The American Samoa government has previously opposed receiving birthright citizenship. There is a fear it could undermine “traditional culture and religious practices.”

Some American Samoans expressed concern about last week’s ruling. One person told NBC News that he worried the decision would eventually lead to the elimination of the territory’s “indigenous political system and land rights.”

The plaintiffs in this case were American Samoans who had moved from the island to Utah, where they faced employment discrimination and the inability to vote, unlike other people born in the United States.

The decision also sets up a potential path for questions of birthright citizenship to make it to the Supreme Court.

In 2015, the D.C. Circuit Court of Appeals reached the opposite conclusion from that of Judge Waddoups, determining that the phrase “in the United States” did not include “unincorporated territories” like American Samoa.

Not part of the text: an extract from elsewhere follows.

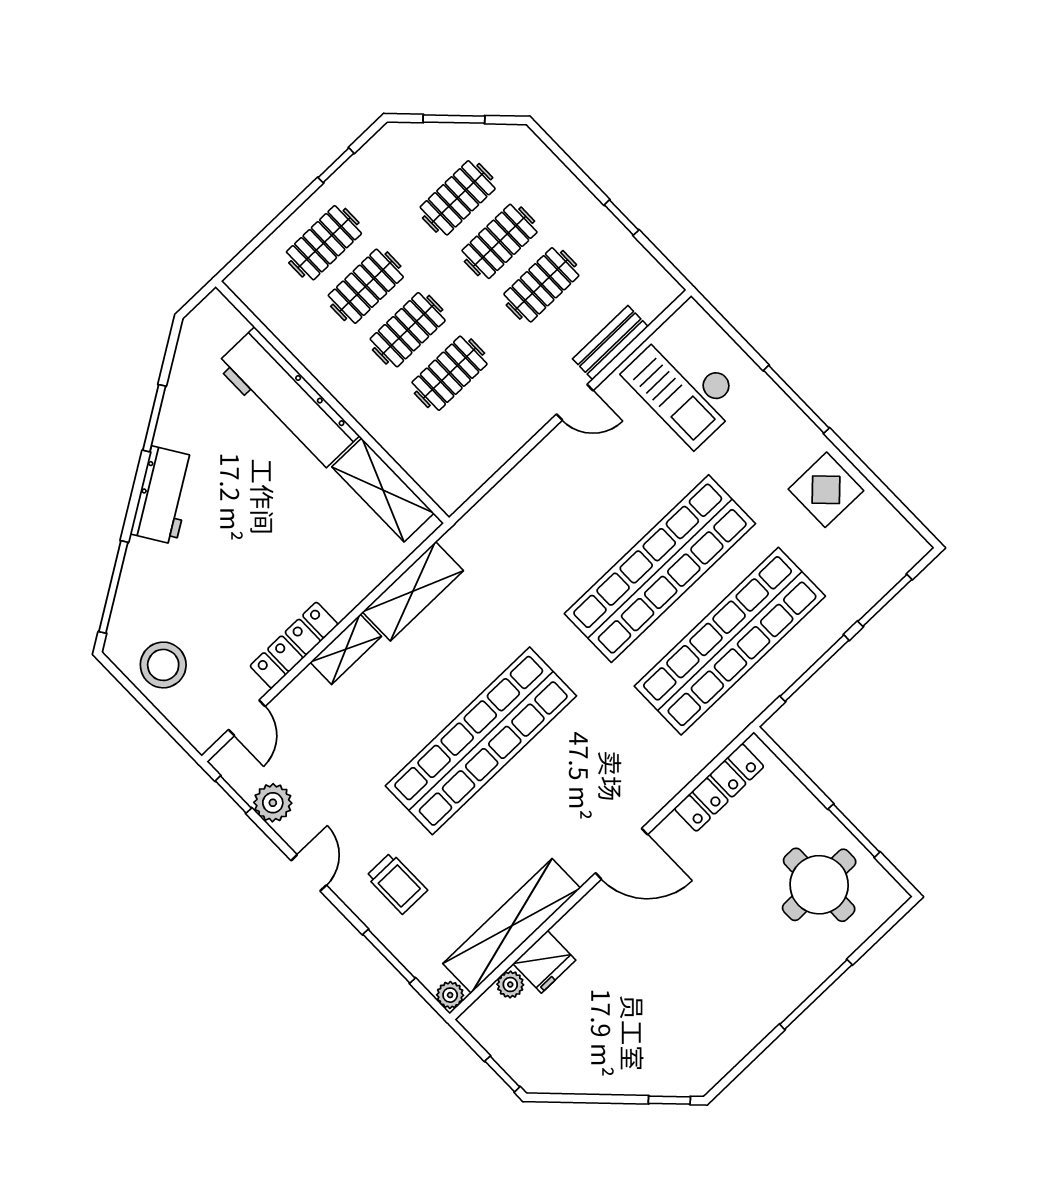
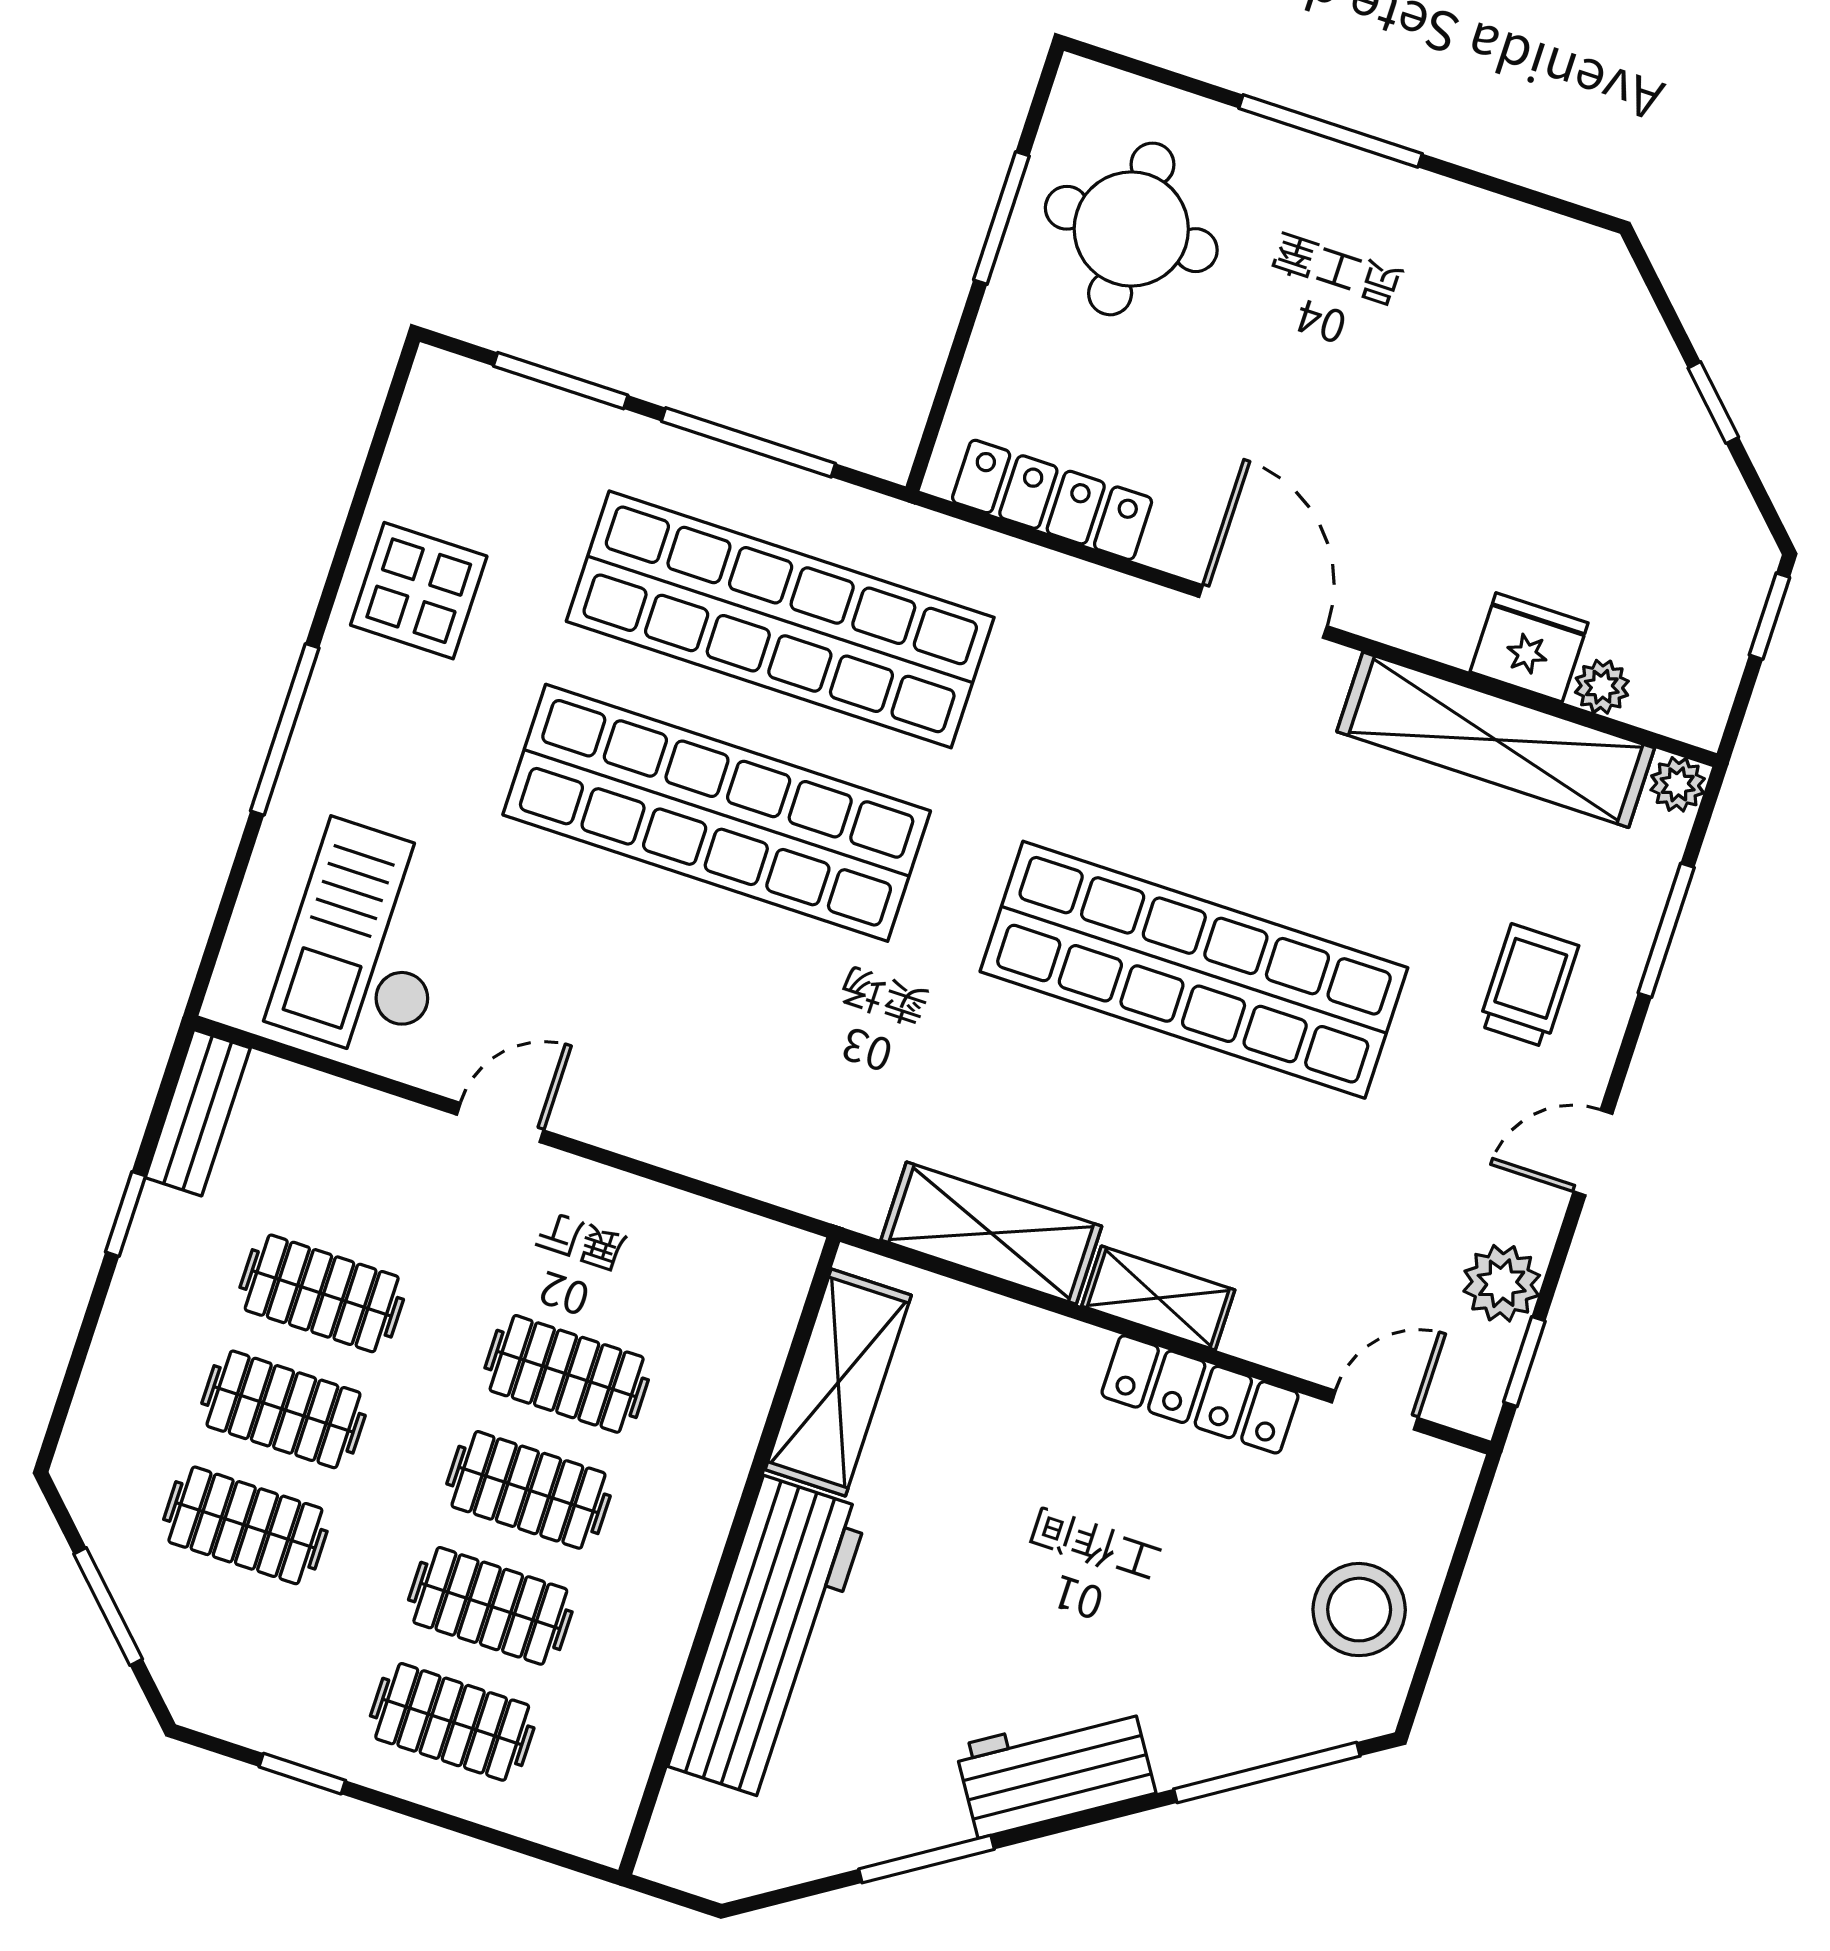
bench: (610, 343) -> (198, 1113), moved, turned 90
checkout: (684, 387) -> (369, 942), turned 180
door: (575, 402) -> (500, 1123), hinge flipped
window: (669, 1100) -> (1713, 403), moved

As the government has already indicated that it plans to appeal the current case out of Utah, the case will go to the Tenth Circuit Court of Appeals. Should the Tenth Circuit side with the lower court decision and rule that American Samoans qualify for birthright citizenship, it would create a split that could be taken up by the Supreme Court.

It’s unlikely that any Supreme Court decision on this issue would overturn birthright citizenship. But depending on how a decision is written, it could undermine the 120-year-old consensus that every single person born in the United States is a citizen of the United States.

The Immigration Reform Law Institute, an organization deemed a 2018 anti-immigrant hate group by the Southern Poverty Law Center, filed a brief with Judge Waddoups arguing that the case should be used to reinterpret birthright citizenship.

The fact that we have to ask whether people born in U.S. territories deserve U.S. citizenship is telling. It demonstrates that America is still grappling with questions of colonialism.

Much of immigration law, too, rests on creaky legal precedent rooted in a time in our past where entire races were deemed unsuitable to be Americans. And until we come to terms with our past, these questions will keep coming up.